NAFPD may lead to nonalcoholic steatopancreatitis (NASP), and pancreatic steatosis has also become increasingly and may affect the progression of NAFLD [48, 52, 53]. Patel et al. found that pancreatic fat content was lower in NAFLD patients who had advanced liver fibrosis as assessed by novel magnetic resonance imaging technology [53]. Although serum amylase levels in NAFLD patients were globally decreased, those NAFLD patients with advanced fibrosis had relatively higher serum amylase levels for less pancreatic fat content. Similar to our results, Nakajima et al. suggested that low serum amylase was associated with NAFLD independently of MS, diabetes and obesity and may be an independent marker for moderate/severe NAFLD in asymptomatic adults [25]. However, in their study, it appears difficult to evaluate the association between serum amylase and hepatic fibrosis since the study included a large number of non-obese individuals with only a small proportion having MS and diabetes, which may have resulted in a lower likelihood of advanced hepatic fibrosis.

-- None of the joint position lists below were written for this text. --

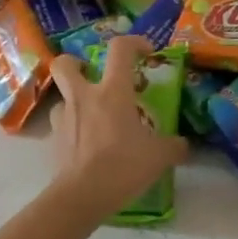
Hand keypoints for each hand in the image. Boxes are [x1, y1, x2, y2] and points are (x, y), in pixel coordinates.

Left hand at [47, 36, 188, 219]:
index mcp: (112, 91)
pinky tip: (87, 144)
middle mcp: (84, 97)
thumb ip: (174, 146)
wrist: (82, 195)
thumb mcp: (160, 156)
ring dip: (76, 101)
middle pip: (66, 63)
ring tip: (94, 119)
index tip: (146, 52)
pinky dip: (73, 129)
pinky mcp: (54, 140)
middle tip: (94, 76)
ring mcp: (64, 118)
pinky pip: (62, 125)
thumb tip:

Several limitations of our study should be mentioned. First, it is a cross-sectional observational study that cannot definitively comment on causality or temporal association between low serum amylase and NAFLD. Second, NAFLD diagnosis was based not on the gold standard of liver biopsy, but on ultrasonography, which may not be sensitive enough to detect mild steatosis. Third, for evaluating advanced fibrosis, we did not use liver biopsy but the surrogate FIB-4 index ≥ 1.3 [15]; it remains possible that some patients were inadequately classified. Finally, we only studied Chinese NAFLD patients and our results may not fully apply to other ethnic populations.